Profiling Tips and Tricks

This section explains the most common options to create a configuration file in various modes for data collection purposes.

  • Configure data collection per enqueue:

hl-prof-config --gaudi --buffer-size 256 --trace-analyzer on  --trace-analyzer-csv on --phase enq -e off --invoc json --merged hltv

This command generates a configuration file for profiling per enqueue mode. It enables dump for several files: JSON per enqueue (each enqueue is numbered), and one large hltv file that contains all enqueues (not numbers). In this mode, trace is collected after every enqueue. The enqueues are executed in a serial mode where each enqueue is executed once the previous one ends. Since the trace buffer is limited in size, for initial trace collection, it is recommended to check the desired enqueues rather than collecting specific enqueues in a multi-enq mode. (See the below note)

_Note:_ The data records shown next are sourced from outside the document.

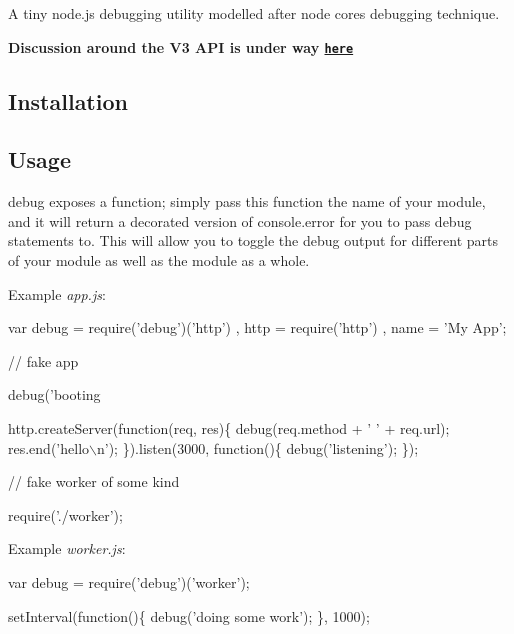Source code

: \href{https://travis-ci.org/visionmedia/debug}{\tt } \href{https://coveralls.io/github/visionmedia/debug?branch=master}{\tt } \href{https://visionmedia-community-slackin.now.sh/}{\tt } \href{#backers}{\tt } \href{#sponsors}{\tt }

A tiny node.\+js debugging utility modelled after node core\textquotesingle{}s debugging technique.

{\bfseries Discussion around the V3 A\+PI is under way \href{https://github.com/visionmedia/debug/issues/370}{\tt here}}

\subsection*{Installation}




\subsection*{Usage}

{\ttfamily debug} exposes a function; simply pass this function the name of your module, and it will return a decorated version of {\ttfamily console.\+error} for you to pass debug statements to. This will allow you to toggle the debug output for different parts of your module as well as the module as a whole.

Example {\itshape app.\+js}\+:


\begin{DoxyCode}
var debug = require('debug')('http')
  , http = require('http')
  , name = 'My App';

// fake app

debug('booting %

http.createServer(function(req, res)\{
  debug(req.method + ' ' + req.url);
  res.end('hello\(\backslash\)n');
\}).listen(3000, function()\{
  debug('listening');
\});

// fake worker of some kind

require('./worker');
\end{DoxyCode}


Example {\itshape worker.\+js}\+:


\begin{DoxyCode}
var debug = require('debug')('worker');

setInterval(function()\{
  debug('doing some work');
\}, 1000);
\end{DoxyCode}


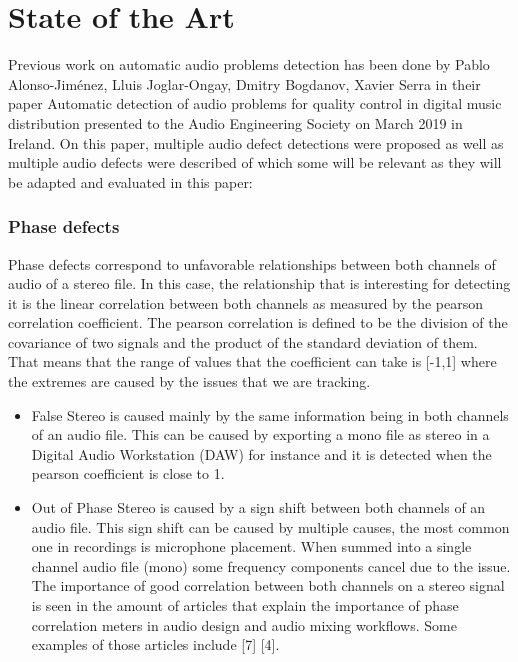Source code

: \normallinespacing

\chapter{State of the Art}

Previous work on automatic audio problems detection has been done by Pablo Alonso-Jiménez, Lluis Joglar-Ongay, Dmitry Bogdanov, 
Xavier Serra in their paper Automatic detection of audio problems for quality control in digital music distribution presented to 
the Audio Engineering Society on March 2019 in Ireland. On this paper, multiple audio defect detections were proposed as well as 
multiple audio defects were described of which some will be relevant as they will be adapted and evaluated in this paper: \\
\subsection{Phase defects}
Phase defects correspond to unfavorable relationships between both channels of audio of a stereo file. In this case, 
the relationship that is interesting for detecting it is the linear correlation between both channels as measured by the 
pearson correlation coefficient. The pearson correlation is defined to be the division of the covariance of two signals 
and the product of the standard deviation of them. That means that the range of values that the coefficient can take is [-1,1] 
where the extremes are caused by the issues that we are tracking. \\
\begin{itemize}
\item False Stereo is caused mainly by the same information being in both channels of an audio file. This can be caused by 
exporting a mono file as stereo in a Digital Audio Workstation (DAW) for instance and it is detected when the pearson coefficient 
is close to 1. \\
\item Out of Phase Stereo is caused by a sign shift between both channels of an audio file. This sign shift can be caused by 
multiple causes, the most common one in recordings is microphone placement. When summed into a single channel audio file (mono) 
some frequency components cancel due to the issue. The importance of good correlation between both channels on a stereo signal is 
seen in the amount of articles that explain the importance of phase correlation meters in audio design and audio mixing workflows. 
Some examples of those articles include [7] [4]. \\
\end{itemize}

  • Configure data collection in a set of enqueues:

hl-prof-config --gaudi --buffer-size 256 --trace-analyzer on  --trace-analyzer-csv on --phase multi-enq --invocations-range 1-100 -e off --merged hltv

This command generates a configuration file for profiling in a multi enqueue mode. It also enables a dump for a CSV and JSON files for specified enqueues. Set enqueues 10 to 13. This command generates trace analyzer data to provide further understanding of each executed node. (See the below note)

Note

The above two commands generate trace analyzer data to provide further understanding of each executed node.

  • Data collection per step (iteration) for TensorFlow:

    • python3 tensorflowApp.py --profile <#,#> - where first number and second number define the range of steps to profile.

For example: python3 tensorflowApp.py --profile 4,6

Note

By default, TensorFlow data collection does not include NIC profiling. To add NIC, create a configuration file based on template profile_api_light, save the new configuration file to a location in your disk and use: HABANA_PROF_CONFIG=<path to new configuration file> python3 tensorflowApp.py --profile 4,6.